── DATASET EXTRACT

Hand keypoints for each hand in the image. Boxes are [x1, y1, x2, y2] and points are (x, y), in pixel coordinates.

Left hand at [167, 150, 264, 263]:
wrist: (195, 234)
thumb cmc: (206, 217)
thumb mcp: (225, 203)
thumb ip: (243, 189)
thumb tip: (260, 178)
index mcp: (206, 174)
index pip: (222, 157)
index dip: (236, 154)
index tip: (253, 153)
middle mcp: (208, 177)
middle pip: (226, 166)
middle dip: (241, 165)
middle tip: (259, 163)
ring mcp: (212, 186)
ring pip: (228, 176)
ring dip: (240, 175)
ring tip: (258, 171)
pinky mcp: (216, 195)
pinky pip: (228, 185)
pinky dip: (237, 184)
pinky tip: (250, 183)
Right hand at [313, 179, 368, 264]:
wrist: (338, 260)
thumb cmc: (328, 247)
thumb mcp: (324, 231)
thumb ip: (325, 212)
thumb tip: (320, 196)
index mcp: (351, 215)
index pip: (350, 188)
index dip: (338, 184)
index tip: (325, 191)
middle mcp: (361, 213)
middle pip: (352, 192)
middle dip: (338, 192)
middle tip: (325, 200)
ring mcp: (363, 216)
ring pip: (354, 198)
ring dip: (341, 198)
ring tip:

────
── DATASET EXTRACT

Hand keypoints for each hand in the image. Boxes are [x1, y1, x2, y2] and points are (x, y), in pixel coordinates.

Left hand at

────

● **TASK TO COMPLETE**: Reproduce, word for word and in full, only the lines above that start at the line with "thumb tip: (260, 178)" and run through the line with "middle tip: (325, 200)", both ends included.

● **EXPECTED ANSWER**:
thumb tip: (260, 178)
index mcp: (206, 174)
index pip: (222, 157)
index dip: (236, 154)
index tip: (253, 153)
middle mcp: (208, 177)
middle pip: (226, 166)
middle dip: (241, 165)
middle tip: (259, 163)
ring mcp: (212, 186)
ring pip: (228, 176)
ring dip: (240, 175)
ring tip: (258, 171)
pinky mcp: (216, 195)
pinky pip: (228, 185)
pinky dip: (237, 184)
pinky tip: (250, 183)
Right hand at [313, 179, 368, 264]:
wrist: (338, 260)
thumb cmc: (328, 247)
thumb mcp: (324, 231)
thumb ip: (325, 212)
thumb tip: (320, 196)
index mcp: (351, 215)
index pip: (350, 188)
index dip: (338, 184)
index tip: (325, 191)
middle mcp: (361, 213)
middle pip: (352, 192)
middle dip: (338, 192)
middle tip: (325, 200)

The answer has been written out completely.